Guarantees assure people that they won’t be identified to an aggrieved line manager when they have a legitimate concern, or sacrificed to the authorities (unless of course wilful, negligent or unlawful activity is involved).

4. Is reporting confidential, anonymous or through an intermediary?

Anonymous reporting possibly gives staff the greatest reassurance of a non-punitive process, but it doesn’t allow for a follow-up with the individual. Confidential reporting, possibly through a safety team (rather than line management), is a more useful approach because the safety team has no political agenda and can follow-up with the individual.

A third method is to have trusted individuals (intermediaries or champions) who individuals can talk to in a safe environment. This works particularly well at the no-harm, risk-taking behaviours level and can resolve issues locally, with solutions communicated widely if required.

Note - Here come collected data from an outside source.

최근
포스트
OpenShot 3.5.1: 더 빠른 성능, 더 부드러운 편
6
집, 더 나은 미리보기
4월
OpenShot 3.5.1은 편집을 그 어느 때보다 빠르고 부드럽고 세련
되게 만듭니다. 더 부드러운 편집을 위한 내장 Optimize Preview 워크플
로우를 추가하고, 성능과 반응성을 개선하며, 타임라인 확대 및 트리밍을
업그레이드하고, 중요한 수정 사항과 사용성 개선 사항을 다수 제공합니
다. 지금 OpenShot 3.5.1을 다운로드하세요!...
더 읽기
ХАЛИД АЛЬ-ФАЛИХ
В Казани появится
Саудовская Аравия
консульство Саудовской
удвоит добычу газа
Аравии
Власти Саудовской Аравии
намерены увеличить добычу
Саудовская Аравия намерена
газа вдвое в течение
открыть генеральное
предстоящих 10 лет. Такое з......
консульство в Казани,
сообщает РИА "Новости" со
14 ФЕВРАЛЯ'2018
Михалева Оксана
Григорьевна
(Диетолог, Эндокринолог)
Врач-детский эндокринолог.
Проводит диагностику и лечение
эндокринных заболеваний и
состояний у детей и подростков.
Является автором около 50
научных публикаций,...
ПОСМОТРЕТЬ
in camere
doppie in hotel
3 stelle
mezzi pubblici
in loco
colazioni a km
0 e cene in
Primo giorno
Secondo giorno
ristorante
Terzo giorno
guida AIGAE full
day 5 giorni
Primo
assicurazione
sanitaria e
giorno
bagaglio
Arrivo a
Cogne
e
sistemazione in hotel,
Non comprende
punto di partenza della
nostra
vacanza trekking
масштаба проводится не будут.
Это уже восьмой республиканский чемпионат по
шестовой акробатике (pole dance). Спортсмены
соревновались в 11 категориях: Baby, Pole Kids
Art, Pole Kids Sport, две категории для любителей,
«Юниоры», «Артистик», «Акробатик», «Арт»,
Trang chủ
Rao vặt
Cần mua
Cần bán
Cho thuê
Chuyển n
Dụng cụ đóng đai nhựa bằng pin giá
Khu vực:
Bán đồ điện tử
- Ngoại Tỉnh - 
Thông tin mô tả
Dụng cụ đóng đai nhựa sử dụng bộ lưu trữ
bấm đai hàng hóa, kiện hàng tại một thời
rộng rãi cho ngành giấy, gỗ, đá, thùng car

5. Are you clear what happens after issues are reported?

Developing a reporting culture is fantastic but if it’s just about hitting a numeric target then it misses the point. Reports must be followed up in a timely fashion with genuine, meaningful feedback and plans for action involving those who made the effort to highlight an issue in the first place.

6. Have you dedicated enough resources?

No reporting system will stand up to scrutiny if insufficient resources (human, technical, financial and time) are allocated to collection and analysis, and action on the resulting intelligence. Otherwise reports gather dust, and staff will inevitably conclude there’s no point because nothing ever happens, and stop reporting.

The key to effective reporting is building trust by engaging your employees

Involve them in designing your process and system (using the considerations above) and sell it positively to them, so that they feel invested in its success. Then develop and refine reporting over time, cooperatively and iteratively as your organisation grows – which it undoubtedly will as you learn from your mistakes and improvements along the way.